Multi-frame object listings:
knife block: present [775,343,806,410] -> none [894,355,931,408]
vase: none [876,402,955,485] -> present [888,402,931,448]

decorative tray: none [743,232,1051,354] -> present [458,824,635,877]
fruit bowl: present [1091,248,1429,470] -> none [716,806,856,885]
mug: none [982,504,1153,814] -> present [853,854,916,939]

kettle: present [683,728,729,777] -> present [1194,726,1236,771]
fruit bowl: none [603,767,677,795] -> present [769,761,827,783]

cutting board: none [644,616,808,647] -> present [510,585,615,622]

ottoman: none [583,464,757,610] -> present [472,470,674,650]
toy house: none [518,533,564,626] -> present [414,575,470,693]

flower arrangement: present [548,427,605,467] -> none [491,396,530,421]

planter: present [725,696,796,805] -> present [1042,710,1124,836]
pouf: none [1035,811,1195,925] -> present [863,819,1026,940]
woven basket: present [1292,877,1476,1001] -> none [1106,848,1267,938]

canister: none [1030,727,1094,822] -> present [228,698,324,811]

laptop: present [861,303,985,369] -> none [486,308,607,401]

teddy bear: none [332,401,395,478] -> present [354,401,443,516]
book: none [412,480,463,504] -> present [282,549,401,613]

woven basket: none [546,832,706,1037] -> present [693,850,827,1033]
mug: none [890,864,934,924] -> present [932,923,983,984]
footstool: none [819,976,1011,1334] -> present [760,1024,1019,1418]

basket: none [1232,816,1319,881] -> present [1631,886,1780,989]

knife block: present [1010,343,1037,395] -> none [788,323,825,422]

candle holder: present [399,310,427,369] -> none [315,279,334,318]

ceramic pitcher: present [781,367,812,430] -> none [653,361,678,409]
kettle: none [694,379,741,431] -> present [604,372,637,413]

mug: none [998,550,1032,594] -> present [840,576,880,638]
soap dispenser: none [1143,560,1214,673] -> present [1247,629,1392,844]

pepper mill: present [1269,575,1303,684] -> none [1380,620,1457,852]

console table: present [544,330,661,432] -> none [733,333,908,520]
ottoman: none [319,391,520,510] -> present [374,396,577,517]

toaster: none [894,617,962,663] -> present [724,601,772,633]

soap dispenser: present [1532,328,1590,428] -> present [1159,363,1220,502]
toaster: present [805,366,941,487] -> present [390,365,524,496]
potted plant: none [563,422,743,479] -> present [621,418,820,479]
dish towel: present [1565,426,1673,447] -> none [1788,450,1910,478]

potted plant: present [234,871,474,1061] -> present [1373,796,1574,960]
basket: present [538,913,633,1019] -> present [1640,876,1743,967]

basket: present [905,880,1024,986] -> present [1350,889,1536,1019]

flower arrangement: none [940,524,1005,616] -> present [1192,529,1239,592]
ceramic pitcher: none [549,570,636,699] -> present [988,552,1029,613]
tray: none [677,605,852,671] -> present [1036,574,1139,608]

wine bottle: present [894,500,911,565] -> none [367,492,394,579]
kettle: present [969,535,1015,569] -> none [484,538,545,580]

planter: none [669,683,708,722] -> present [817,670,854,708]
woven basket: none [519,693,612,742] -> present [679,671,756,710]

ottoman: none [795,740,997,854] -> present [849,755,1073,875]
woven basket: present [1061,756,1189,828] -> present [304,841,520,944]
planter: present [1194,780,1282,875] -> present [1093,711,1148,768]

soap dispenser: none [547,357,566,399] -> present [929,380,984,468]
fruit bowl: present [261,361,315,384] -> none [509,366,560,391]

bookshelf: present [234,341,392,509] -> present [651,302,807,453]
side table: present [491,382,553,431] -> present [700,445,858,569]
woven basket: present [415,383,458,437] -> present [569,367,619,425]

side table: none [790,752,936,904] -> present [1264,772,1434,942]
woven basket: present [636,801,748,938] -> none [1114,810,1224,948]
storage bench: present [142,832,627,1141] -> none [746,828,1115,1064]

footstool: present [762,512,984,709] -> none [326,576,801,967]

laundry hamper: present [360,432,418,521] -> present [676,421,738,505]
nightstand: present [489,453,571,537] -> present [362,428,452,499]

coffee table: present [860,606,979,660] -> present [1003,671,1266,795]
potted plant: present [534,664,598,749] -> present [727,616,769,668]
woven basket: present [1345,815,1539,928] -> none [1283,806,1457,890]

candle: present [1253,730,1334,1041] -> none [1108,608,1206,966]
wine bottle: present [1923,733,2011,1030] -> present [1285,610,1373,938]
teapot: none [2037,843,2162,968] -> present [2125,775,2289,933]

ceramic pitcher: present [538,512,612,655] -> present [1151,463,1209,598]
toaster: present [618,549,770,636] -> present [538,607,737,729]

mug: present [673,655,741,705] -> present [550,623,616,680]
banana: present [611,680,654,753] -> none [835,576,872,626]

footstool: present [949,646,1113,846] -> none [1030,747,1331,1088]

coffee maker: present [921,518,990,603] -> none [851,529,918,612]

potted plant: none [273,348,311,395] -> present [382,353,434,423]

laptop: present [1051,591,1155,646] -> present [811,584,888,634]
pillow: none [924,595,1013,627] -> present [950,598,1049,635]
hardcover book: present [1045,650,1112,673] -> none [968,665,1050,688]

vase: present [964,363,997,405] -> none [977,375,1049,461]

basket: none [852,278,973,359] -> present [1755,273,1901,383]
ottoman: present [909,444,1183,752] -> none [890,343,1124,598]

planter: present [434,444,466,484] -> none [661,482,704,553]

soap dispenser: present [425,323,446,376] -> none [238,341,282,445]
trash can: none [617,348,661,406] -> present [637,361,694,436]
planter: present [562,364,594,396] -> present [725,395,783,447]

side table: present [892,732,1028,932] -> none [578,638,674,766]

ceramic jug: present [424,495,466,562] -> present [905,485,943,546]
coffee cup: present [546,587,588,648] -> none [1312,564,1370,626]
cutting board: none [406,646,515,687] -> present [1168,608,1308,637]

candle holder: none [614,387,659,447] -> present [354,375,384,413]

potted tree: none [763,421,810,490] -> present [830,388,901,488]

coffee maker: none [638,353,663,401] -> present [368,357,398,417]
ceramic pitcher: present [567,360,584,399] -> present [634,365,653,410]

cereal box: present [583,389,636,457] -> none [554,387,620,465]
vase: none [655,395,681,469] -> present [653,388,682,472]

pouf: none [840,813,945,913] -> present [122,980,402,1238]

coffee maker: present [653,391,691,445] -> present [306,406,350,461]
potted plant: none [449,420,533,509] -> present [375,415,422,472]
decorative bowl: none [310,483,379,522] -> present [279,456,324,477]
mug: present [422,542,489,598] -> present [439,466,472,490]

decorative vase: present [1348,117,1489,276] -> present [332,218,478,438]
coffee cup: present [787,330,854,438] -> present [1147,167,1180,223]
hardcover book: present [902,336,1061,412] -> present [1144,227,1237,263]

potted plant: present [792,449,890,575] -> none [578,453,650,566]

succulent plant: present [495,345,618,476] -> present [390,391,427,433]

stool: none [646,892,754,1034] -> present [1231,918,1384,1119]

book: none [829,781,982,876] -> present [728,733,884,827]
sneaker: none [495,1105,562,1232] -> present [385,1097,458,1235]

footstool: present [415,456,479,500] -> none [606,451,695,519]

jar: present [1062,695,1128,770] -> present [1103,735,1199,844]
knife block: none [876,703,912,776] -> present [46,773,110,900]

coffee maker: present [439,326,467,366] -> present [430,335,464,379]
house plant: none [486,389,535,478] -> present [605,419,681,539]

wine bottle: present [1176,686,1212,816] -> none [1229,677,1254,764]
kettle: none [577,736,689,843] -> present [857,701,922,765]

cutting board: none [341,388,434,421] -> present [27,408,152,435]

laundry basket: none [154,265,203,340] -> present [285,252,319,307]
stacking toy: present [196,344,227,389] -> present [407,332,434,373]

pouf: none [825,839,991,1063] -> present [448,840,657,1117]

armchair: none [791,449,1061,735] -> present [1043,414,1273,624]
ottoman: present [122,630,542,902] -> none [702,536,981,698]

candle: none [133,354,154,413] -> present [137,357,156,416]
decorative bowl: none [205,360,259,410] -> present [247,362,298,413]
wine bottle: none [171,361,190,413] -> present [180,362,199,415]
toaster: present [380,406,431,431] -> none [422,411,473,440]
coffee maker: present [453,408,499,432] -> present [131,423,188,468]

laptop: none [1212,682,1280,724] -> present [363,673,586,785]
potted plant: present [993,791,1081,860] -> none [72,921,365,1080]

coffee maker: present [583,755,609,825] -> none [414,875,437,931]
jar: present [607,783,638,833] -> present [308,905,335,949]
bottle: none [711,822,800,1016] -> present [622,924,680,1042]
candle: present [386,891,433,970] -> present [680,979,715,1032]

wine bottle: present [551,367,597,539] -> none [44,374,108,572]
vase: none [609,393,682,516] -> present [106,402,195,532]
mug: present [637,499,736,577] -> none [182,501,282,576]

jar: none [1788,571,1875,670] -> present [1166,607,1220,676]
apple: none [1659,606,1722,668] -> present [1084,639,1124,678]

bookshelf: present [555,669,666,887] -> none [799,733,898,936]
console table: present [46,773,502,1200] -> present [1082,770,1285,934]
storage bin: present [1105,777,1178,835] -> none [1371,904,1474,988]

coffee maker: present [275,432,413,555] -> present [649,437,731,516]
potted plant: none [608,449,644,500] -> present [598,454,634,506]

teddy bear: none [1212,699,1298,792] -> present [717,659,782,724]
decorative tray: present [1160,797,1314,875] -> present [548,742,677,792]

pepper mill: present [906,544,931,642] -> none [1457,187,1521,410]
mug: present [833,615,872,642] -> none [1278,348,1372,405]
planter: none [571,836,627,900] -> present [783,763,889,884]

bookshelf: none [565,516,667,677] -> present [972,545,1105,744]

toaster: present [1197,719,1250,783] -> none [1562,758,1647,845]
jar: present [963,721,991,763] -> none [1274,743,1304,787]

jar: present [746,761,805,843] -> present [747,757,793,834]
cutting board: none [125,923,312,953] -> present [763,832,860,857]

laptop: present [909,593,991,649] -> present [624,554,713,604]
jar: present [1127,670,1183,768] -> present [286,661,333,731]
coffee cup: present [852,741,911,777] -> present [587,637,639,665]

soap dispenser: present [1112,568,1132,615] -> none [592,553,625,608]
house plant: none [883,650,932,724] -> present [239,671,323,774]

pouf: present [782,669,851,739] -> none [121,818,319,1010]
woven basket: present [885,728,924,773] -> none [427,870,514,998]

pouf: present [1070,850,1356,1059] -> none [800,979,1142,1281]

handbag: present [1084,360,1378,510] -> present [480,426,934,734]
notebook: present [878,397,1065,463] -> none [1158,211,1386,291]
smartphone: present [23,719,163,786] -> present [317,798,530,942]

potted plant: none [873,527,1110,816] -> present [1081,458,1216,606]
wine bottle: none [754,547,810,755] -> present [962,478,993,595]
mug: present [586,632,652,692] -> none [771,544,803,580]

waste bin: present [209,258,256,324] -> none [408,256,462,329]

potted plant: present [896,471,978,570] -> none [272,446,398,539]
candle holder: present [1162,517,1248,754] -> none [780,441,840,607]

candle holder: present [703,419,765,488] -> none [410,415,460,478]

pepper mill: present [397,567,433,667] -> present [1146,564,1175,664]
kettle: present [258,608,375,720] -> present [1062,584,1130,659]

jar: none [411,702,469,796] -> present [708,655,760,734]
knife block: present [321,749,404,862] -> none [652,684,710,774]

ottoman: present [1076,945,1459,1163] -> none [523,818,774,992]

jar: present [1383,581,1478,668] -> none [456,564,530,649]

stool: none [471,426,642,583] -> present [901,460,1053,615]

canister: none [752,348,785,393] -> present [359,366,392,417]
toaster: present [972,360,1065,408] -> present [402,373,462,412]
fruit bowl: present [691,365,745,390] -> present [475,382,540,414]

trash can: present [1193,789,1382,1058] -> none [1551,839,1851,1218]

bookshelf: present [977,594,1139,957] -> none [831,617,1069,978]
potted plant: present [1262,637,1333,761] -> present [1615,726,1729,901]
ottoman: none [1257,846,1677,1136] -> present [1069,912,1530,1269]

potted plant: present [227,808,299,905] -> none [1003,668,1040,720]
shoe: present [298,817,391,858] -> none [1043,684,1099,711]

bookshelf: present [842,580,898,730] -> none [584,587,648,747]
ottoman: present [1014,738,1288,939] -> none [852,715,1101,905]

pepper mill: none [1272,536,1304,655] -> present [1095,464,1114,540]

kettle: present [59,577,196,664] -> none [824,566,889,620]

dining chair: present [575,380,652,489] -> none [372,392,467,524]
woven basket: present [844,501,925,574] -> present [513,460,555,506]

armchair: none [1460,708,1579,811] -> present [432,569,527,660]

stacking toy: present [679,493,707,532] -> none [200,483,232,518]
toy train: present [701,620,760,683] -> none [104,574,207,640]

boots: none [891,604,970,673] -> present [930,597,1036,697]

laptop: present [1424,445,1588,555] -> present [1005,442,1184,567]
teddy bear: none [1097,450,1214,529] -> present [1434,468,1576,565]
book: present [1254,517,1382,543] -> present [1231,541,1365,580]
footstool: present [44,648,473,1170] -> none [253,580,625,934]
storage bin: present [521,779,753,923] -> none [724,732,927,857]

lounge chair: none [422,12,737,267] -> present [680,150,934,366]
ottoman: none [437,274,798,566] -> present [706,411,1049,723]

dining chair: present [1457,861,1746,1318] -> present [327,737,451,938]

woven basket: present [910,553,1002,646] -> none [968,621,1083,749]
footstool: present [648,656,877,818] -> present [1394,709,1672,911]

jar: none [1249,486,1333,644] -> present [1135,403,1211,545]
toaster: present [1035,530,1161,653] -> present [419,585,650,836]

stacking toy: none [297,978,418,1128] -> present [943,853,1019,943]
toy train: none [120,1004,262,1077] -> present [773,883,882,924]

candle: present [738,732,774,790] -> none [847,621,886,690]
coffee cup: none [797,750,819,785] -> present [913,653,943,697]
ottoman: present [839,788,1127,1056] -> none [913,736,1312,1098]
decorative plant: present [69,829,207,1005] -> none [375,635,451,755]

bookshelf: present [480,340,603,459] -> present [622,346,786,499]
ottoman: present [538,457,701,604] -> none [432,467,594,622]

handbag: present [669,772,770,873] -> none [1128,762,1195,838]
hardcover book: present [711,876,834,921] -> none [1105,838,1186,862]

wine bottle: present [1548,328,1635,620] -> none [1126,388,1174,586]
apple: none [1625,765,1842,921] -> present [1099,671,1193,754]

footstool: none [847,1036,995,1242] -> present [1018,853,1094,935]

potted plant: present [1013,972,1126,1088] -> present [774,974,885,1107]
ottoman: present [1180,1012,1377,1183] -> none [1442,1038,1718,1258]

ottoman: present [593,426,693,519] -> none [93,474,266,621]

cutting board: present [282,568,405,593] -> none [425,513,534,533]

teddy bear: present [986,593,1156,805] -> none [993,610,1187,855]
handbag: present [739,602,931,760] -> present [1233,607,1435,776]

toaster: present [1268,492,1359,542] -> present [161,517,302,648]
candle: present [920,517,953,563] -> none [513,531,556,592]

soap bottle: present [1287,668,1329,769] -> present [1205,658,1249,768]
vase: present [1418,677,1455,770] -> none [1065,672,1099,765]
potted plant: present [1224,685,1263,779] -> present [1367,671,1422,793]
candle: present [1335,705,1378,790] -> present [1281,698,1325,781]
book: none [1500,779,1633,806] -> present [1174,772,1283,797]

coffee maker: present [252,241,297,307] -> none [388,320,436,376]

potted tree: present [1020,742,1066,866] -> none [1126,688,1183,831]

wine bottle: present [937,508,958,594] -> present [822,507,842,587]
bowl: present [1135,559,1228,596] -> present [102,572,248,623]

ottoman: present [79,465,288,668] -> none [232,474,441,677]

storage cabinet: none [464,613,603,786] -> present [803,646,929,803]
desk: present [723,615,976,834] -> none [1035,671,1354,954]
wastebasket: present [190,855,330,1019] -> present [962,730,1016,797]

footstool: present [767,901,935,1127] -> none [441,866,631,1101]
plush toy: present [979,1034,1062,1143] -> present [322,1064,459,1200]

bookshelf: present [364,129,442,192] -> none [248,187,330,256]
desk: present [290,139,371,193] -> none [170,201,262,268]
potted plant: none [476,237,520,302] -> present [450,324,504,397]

**Required work**
Retype the portion of the data above that starts on the line with "candle: none [133,354,154,413]" and finishes on the line with "toaster: present [380,406,431,431]", including both of those lines.

**Response to the exercise**
candle: none [133,354,154,413] -> present [137,357,156,416]
decorative bowl: none [205,360,259,410] -> present [247,362,298,413]
wine bottle: none [171,361,190,413] -> present [180,362,199,415]
toaster: present [380,406,431,431] -> none [422,411,473,440]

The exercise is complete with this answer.